PROBLEM DESCRIPTION: Leave the pictures out. Return the rest of the listing below exactly.

##### INPUT MATERIAL #####

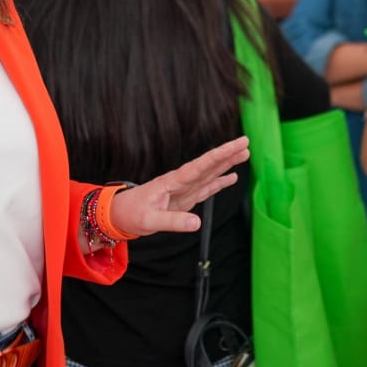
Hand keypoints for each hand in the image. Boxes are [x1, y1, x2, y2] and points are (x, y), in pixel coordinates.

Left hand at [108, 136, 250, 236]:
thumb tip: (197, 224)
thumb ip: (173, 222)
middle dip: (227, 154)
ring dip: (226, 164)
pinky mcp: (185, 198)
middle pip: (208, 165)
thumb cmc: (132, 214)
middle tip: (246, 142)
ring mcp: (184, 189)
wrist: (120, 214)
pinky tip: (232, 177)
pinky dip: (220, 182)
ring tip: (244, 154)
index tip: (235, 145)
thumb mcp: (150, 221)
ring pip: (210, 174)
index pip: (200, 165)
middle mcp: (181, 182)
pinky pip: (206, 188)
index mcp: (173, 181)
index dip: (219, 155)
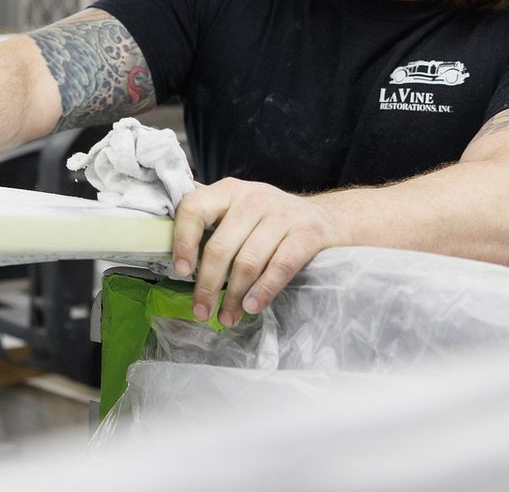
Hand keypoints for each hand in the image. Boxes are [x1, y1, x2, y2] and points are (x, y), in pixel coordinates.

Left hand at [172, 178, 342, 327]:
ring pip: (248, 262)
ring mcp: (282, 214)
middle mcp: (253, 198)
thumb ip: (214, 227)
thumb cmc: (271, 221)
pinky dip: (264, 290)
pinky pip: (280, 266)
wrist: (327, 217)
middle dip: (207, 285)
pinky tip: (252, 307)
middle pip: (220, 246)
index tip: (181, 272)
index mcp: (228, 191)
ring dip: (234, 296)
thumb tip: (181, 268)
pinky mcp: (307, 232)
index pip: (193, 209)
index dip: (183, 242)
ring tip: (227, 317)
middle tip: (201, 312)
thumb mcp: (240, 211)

#####

SOLUTION TO THIS TASK:
Hand keypoints for each hand in the image. Boxes are [x1, y1, x2, y2] and points are (x, y), in pixel coordinates.

Left hand at [108, 136, 250, 236]:
thumb tip: (197, 224)
thumb ip: (173, 222)
middle dip: (227, 154)
ring dip: (226, 164)
pinky mcp: (185, 198)
middle pip: (208, 165)
thumb cmc: (132, 214)
middle tip: (246, 142)
ring mcp: (184, 189)
wrist: (120, 214)
pinky tip: (232, 177)
pinky dip: (220, 182)
ring tip: (244, 154)
index tip: (235, 145)
thumb mcp: (150, 221)
ring pip: (210, 174)
index pip: (200, 165)
middle mcp: (181, 182)
pinky pip: (206, 188)
index mcp: (173, 181)
index dip: (219, 155)
Hand keypoints for each hand in the image. Boxes are [x1, y1, x2, y2] and points are (x, y), in pixel coordinates.

Left hand at [172, 178, 342, 327]:
ring pip: (248, 262)
ring mcp: (282, 214)
middle mcp: (253, 198)
thumb ip: (214, 227)
thumb cmc: (271, 221)
pinky dip: (264, 290)
pinky pip: (280, 266)
wrist: (327, 217)
middle dip: (207, 285)
pinky tip: (252, 307)
middle pip: (220, 246)
index tip: (181, 272)
index mcp: (228, 191)
ring dip: (234, 296)
thumb tip: (181, 268)
pinky mcp: (307, 232)
index pip: (193, 209)
index dip: (183, 242)
ring tip: (227, 317)
middle tip: (201, 312)
thumb mcp: (240, 211)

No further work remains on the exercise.